Exercise - Manage selection by using a viewmodel

Completed

For our exercise, we'll briefly leave behind the example of the human resources app. Instead we'll work with an application that lists movies. The app already has a couple of pages and viewmodels that have some basic bindings. The two pages are a list page and a detail page. We'll modify the selection logic so that the ListView and the detail page use the same viewmodel property.

Download and run the sample

Note

If you are planning to run and debug your .NET MAUI apps on Android from Windows, it's best to clone or download the exercise content to a short folder path, such as C:\dev\, to avoid build-generated files exceeding the maximum path length.

To start this exercise module, download the Movie List Sample project. This project displays a list of movies. Clicking on a movie navigates to a detail page with more information about the movie.

  1. Download and extract the Movie List Sample project to a temporary folder.
  2. Navigate to the part4-exercise1 folder and open the MovieCatalog.sln solution.
  3. Build and run the project to make sure it works. On the screen displayed, you'll see a list of movies. Select one of the movies listed and the app navigates to a detail page.

Examine the code

Take a few minutes to examine how the viewmodels and views are structured. If you're familiar with XAML and data-binding, it should all look familiar, but it's structured using the MVVM pattern.

There's a MovieListViewModel that serves dual duty as the app's overall viewmodel and as the viewmodel for the MoviesListPage. This viewmodel contains a list of movies loaded from the model, which is a json file included in the project. The other viewmodel is MovieViewModel, and represents a single movie. It also serves dual duty: provide data for the rows in the list page and as the BindingContext for the MovieDetailPage.

Add selection support

The MoviesListPage is the page that's first shown when the app runs. The ListView on the page is bound to the collection of MovieViewModel instances provided by the overall viewmodel, MovieListViewModel. When you select on one of the movies in the view, the ItemTapped event navigates to the MovieDetailPage, passing the BindingContext of the item, which is a movie, to the constructor of the view. The MovieDetailPage sets the viewmodel that was passed as the BindingContext of the page.

Instead, let's update the app to have the MovieDetailPage read the selected movie from the overall app's viewmodel.

  1. In the Solution Explorer window, open the ViewModels\MovieListViewModel.cs file.

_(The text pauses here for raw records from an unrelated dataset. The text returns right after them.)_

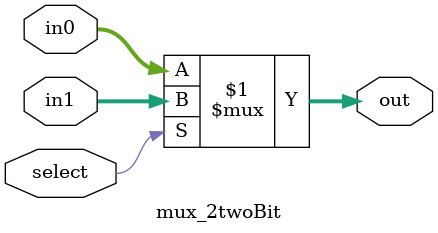
<source format=v>
module mux_2twoBit(out, select, in0, in1);
    input select;
    input[1:0] in0, in1;
    output[1:0] out;
    assign out = select ? in1 : in0;
endmodule
</source>
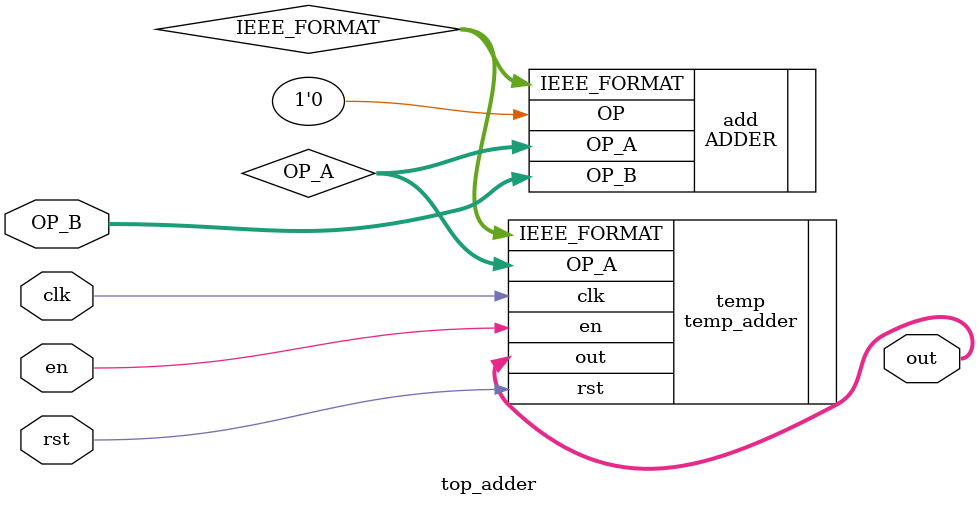
<source format=v>
module top_adder (

    input         wire         [31:0]        OP_B,
    input                                     en,
    input                                     clk,
    input                                     rst,
    output                    [31:0]          out

);


wire [31:0]OP_A , IEEE_FORMAT;

 ADDER add(
    .OP_A               (OP_A),  
    .OP_B               (OP_B),
    .OP                 (1'b0),
    .IEEE_FORMAT        (IEEE_FORMAT)
    );
    
 temp_adder temp (
        
    .IEEE_FORMAT         (IEEE_FORMAT),
    .en                  (en),
    .rst                 (rst),
    .clk                 (clk),
    .out                 (out),
    .OP_A                (OP_A) 
     
    );


    
endmodule
</source>
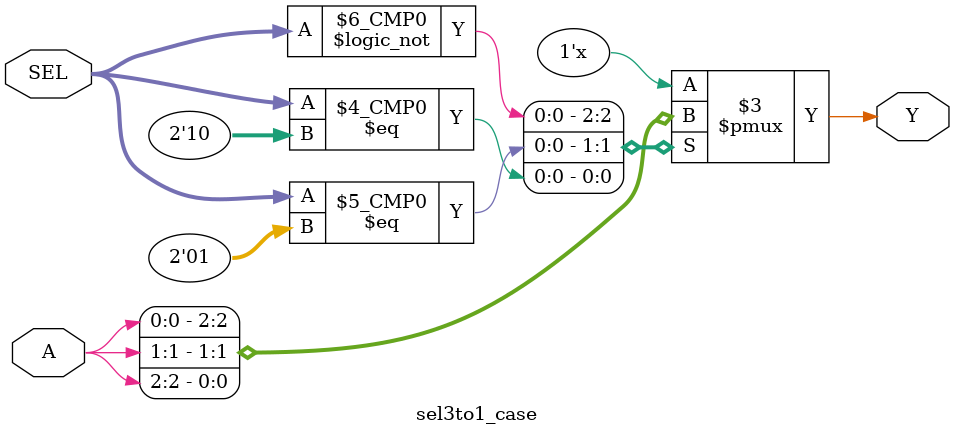
<source format=v>
module sel3to1_case(A,SEL,Y);
input [2:0] A;
input [1:0] SEL;
output Y;
reg Y;
always@(A or SEL)
begin
	case(SEL)
	2'b00:Y=A[0];
	2'b01:Y=A[1];
	2'b10:Y=A[2];
	default:Y=1'bx;
	endcase
end
endmodule

</source>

  2. Add the following code to the MovieListViewModel class:

    private MovieViewModel _selectedMovie;
    
    public MovieViewModel SelectedMovie
    {
        get => _selectedMovie;
        set => SetProperty(ref _selectedMovie, value);
    }
    
  3. Next, open the Views\MoviesListPage.xaml file.

  4. Locate the ListView element, and add the SelectedItem attribute:

    <ListView ItemsSource="{Binding Movies}" SelectedItem="{Binding SelectedMovie, Mode=OneWayToSource}" Margin ... >
    

    This attribute binds the selected item of the list to the new property in the viewmodel.

  5. Open the code-behind file for the view, Views\MoviesListPage.xaml.cs.

  6. Replace the ListView_ItemTapped event handler code with the following code:

    private async void ListView_ItemTapped(object sender, ItemTappedEventArgs e)
    {
        await Navigation.PushAsync(new Views.MovieDetailPage());
    }
    

    The MovieDetailPage no longer accepts the movie in the constructor, instead, the new constructor reads the app's main viewmodel.

  7. Open the Views\MovieDetailPage.xaml.cs file and change the constructor to the following code:

    public MovieDetailPage()
    {
    	BindingContext = App.MainViewModel.SelectedMovie;
    	InitializeComponent();
    }
    

    This code sets the binding context of the view to the selected movie.

  8. Run the app and verify that the code works as intended.